Я собирался использовать .htaccess для защиты паролем каталога для сценария php, который я пишу, поскольку я не доверяю своим навыкам PHP для создания безопасного входа, но я обнаружил, что вы не можете использовать относительные пути для AuthUserFile и Я не мог обобщить это.

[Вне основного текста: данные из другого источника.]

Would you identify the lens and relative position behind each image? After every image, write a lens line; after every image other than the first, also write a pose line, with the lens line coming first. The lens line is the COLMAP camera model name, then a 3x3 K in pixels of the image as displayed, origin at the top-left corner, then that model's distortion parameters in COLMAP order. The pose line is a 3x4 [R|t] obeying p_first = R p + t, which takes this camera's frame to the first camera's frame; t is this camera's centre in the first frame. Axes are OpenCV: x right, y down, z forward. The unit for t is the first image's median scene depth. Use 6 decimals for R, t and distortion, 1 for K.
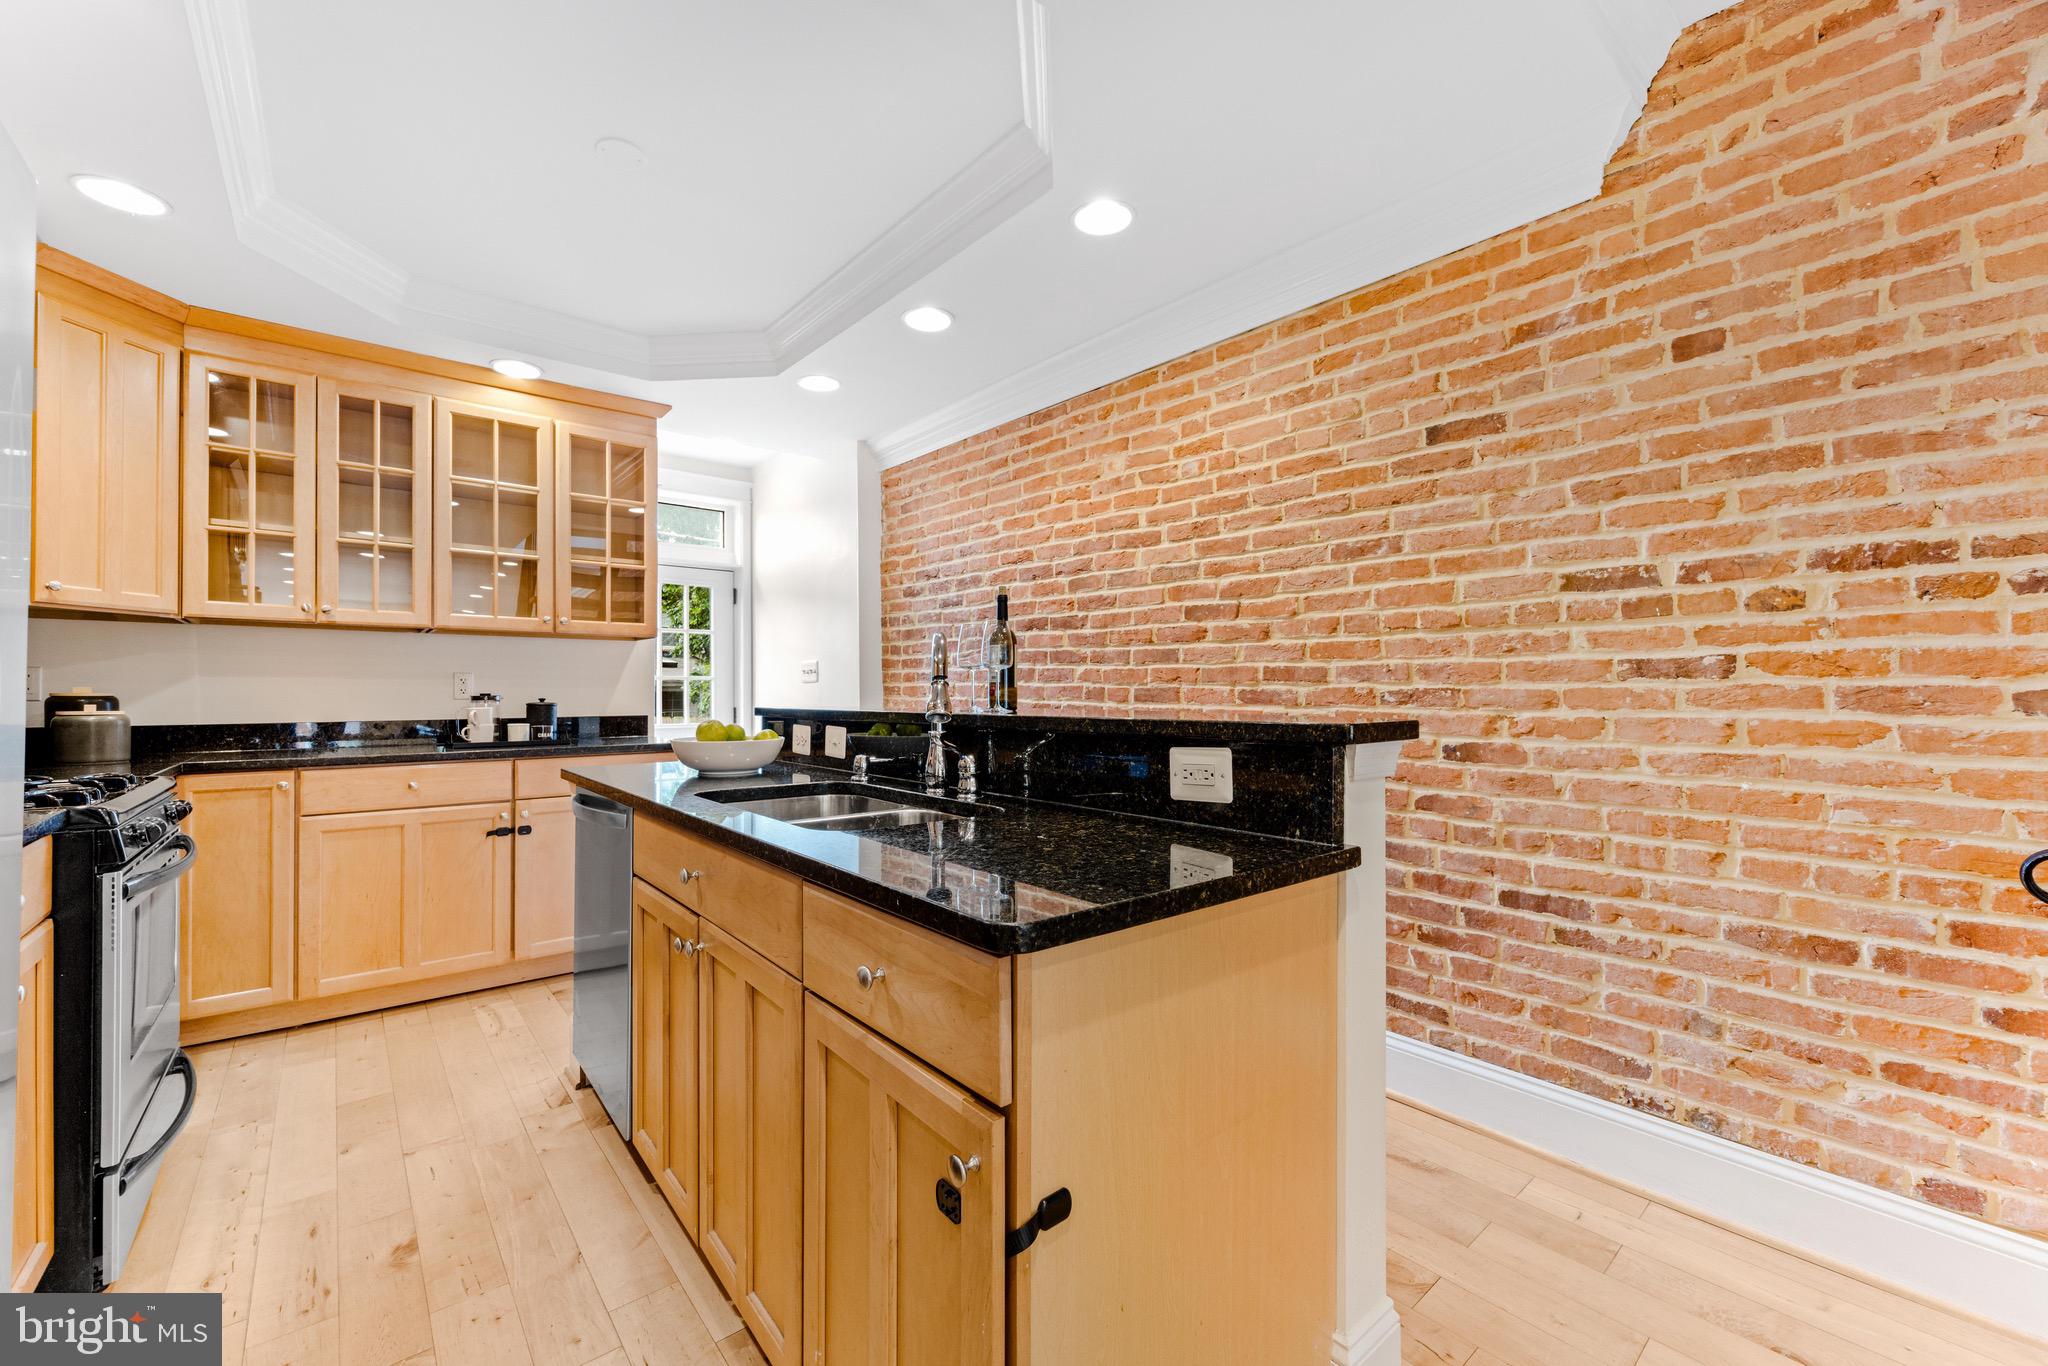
lens RADIAL K [[819.5, 0, 1024.1], [0, 819.5, 685.5], [0, 0, 1]] dist [-0.003621, 0.000167]
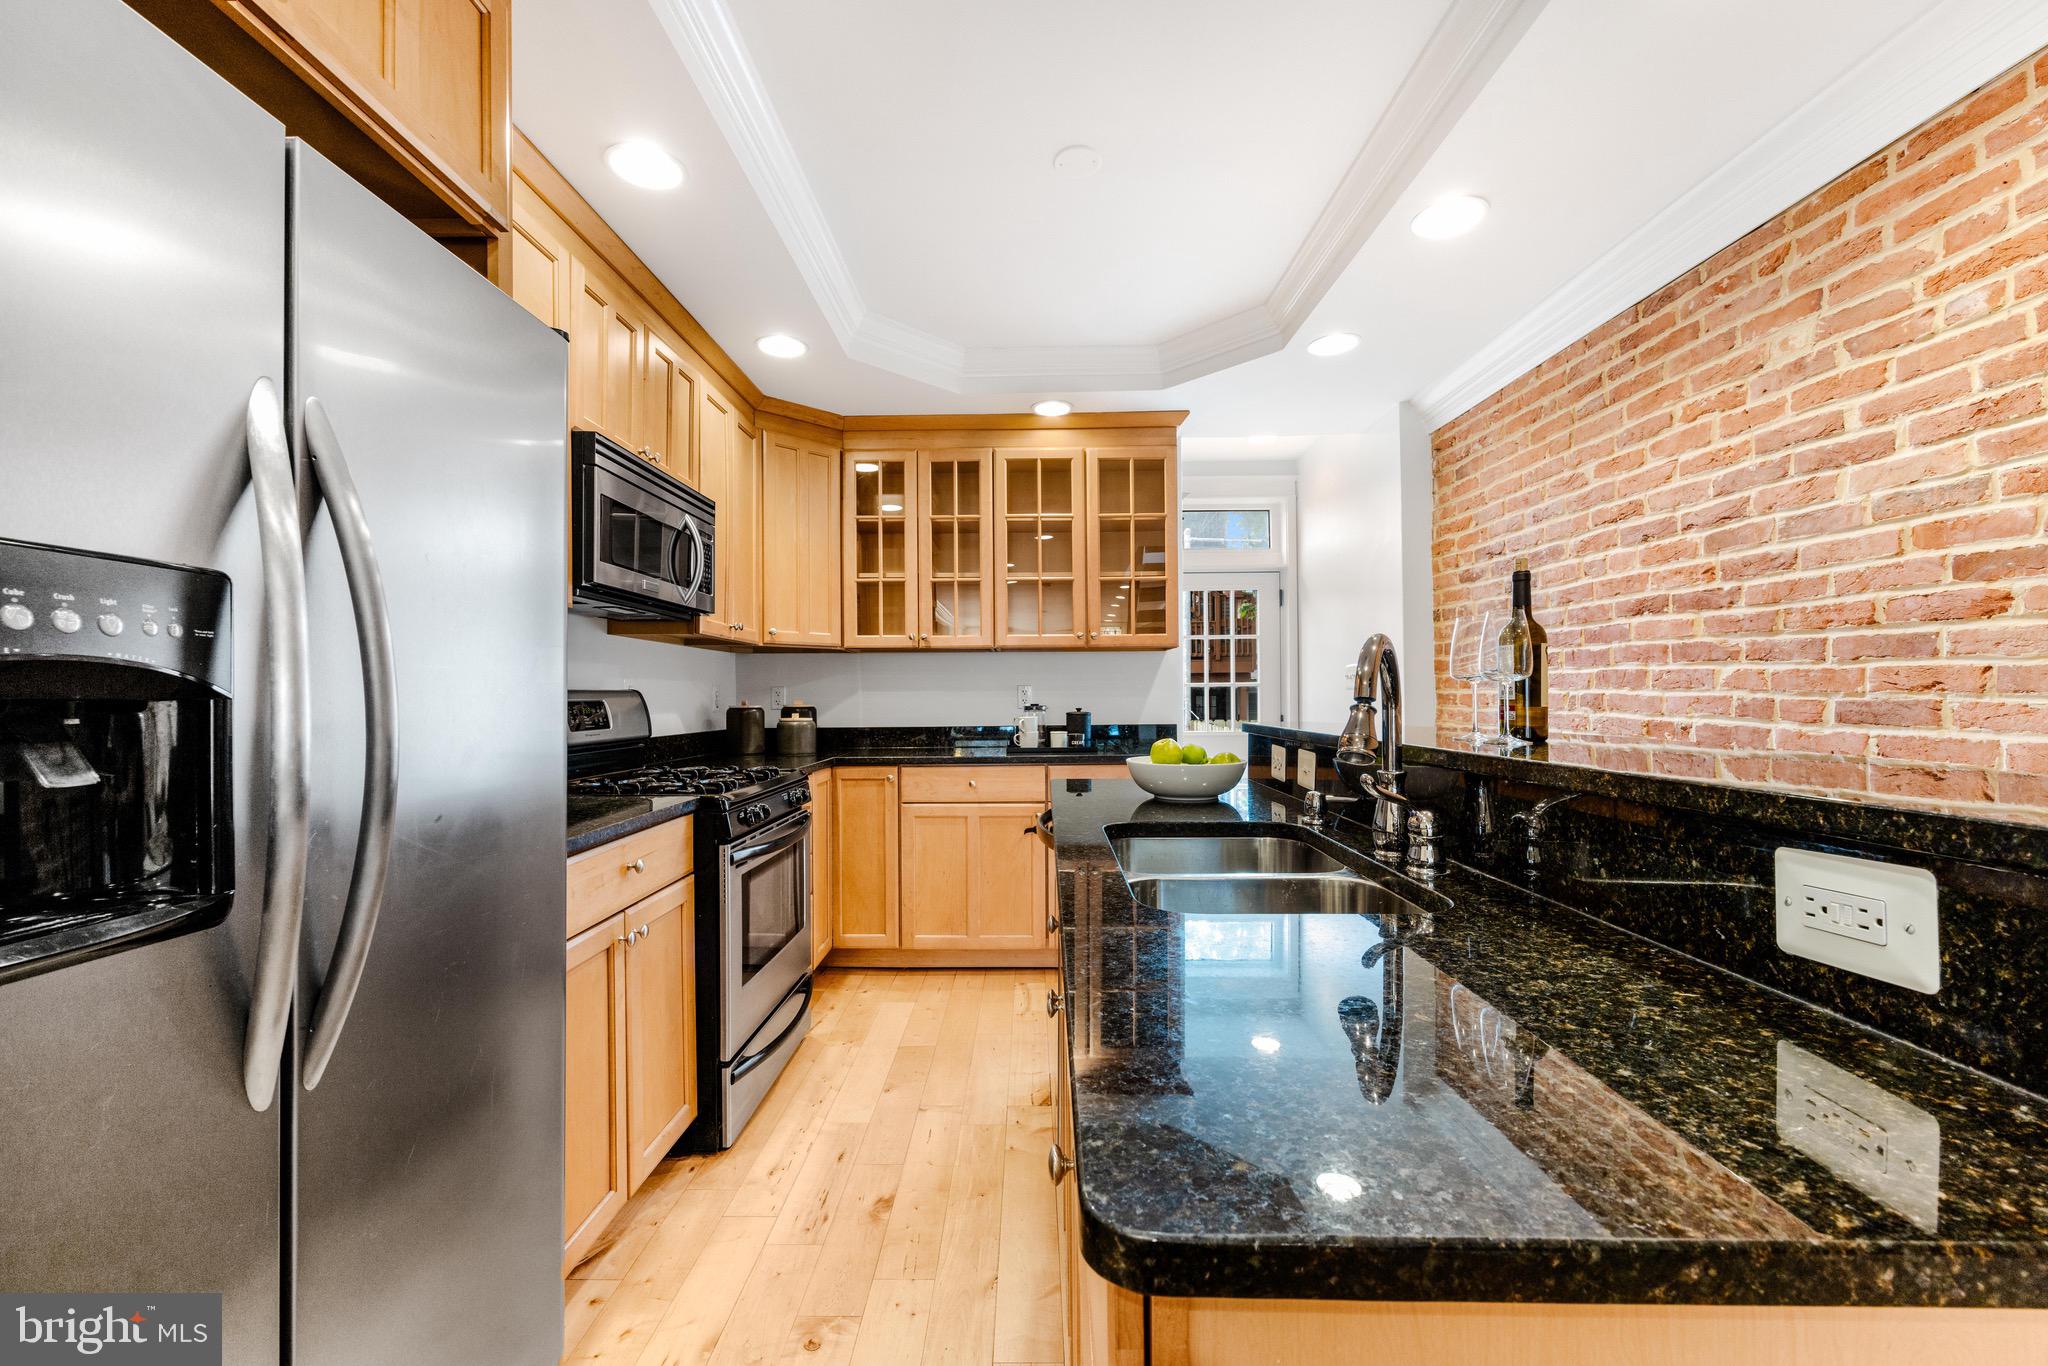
lens RADIAL K [[819.5, 0, 1022.7], [0, 819.5, 696.4], [0, 0, 1]] dist [-0.003621, 0.000167]
pose [[0.757729, -0.003062, -0.652562, 0.074488], [0.011613, 0.999894, 0.008793, -0.012406], [0.652466, -0.014241, 0.757684, 0.153704]]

Если бы вы могли направить меня к безопасному сценарию входа в PHP, чтобы защитить паролем каталог, я был бы очень признателен. Спасибо.

Answer 1

Одна вещь, которую вы можете сделать, это хранить все ваши «секретные» файлы в каталоге за пределами webroot сервера. Весь доступ к этим файлам может быть перенаправлен через один PHP-скрипт внутри вашего каталога. Примерно так:

http://www.example.com/protected-directory/access.php?file=/foo/document.doc

С такой структурой каталогов:

+--+ /server_root
   |
   +--+ /web_root
   |  |
   |  +--+ /protected-directory
   |     +-- access.php
   |     +-- access-denied.html
   |
   +--+ /protected_root
      |
      +--+ /foo
         +-- document.doc

В вашем access.php вы бы сделали что-то вроде этого:

$file = $_REQUEST['file'];
if ($user->hasAccessTo($file)) {
    readfile("/server_root/protected_root/$file");
} else {
    readfile('access-denied.html');
}

Теперь вы должны быть осторожны, чтобы убедиться, что никто не прикручивает ваш file -параметр и передает что-то вроде "../../../etc/passwd". Кроме того, вы, вероятно, хотите убедиться, что отправляете правильные заголовки в приведенном выше примере, я для простоты опускаю это.

Answer 2

Вы можете использовать абсолютные пути к AuthUserFile и организовать размещение этого файла в недоступном для веб-сервера месте. Я делал это много лет. Работает нормально.